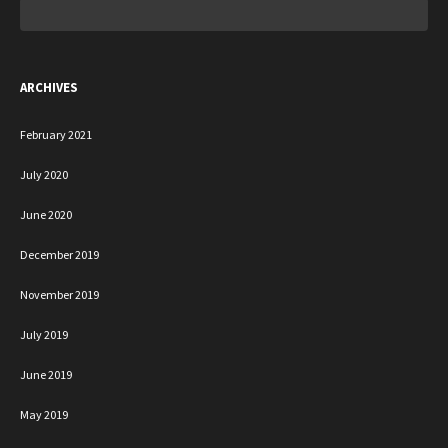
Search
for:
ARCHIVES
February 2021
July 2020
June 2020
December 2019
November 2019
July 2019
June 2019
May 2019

--

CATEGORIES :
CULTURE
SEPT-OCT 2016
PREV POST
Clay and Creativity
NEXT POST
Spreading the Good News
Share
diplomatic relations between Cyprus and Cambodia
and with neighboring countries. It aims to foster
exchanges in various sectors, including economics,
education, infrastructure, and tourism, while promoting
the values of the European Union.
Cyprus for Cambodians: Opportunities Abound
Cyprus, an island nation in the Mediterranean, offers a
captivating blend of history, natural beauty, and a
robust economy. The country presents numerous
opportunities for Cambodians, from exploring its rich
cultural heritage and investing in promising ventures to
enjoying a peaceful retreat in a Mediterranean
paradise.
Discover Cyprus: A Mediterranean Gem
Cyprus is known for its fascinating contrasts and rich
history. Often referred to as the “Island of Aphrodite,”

==

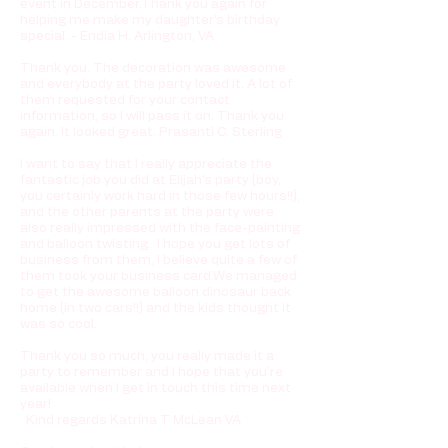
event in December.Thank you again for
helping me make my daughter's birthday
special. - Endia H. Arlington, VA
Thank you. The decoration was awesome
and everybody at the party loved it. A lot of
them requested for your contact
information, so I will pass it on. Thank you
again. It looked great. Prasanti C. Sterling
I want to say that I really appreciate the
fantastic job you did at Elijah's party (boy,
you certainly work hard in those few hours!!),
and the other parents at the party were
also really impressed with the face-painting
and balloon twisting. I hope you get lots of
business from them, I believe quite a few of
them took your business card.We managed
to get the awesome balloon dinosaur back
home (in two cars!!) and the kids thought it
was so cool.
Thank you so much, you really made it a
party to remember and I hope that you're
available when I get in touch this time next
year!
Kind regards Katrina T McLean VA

- **Problem to work on**: Every line above that holds the string "really" should be returned.

- **Response**:
I want to say that I really appreciate the
also really impressed with the face-painting
Thank you so much, you really made it a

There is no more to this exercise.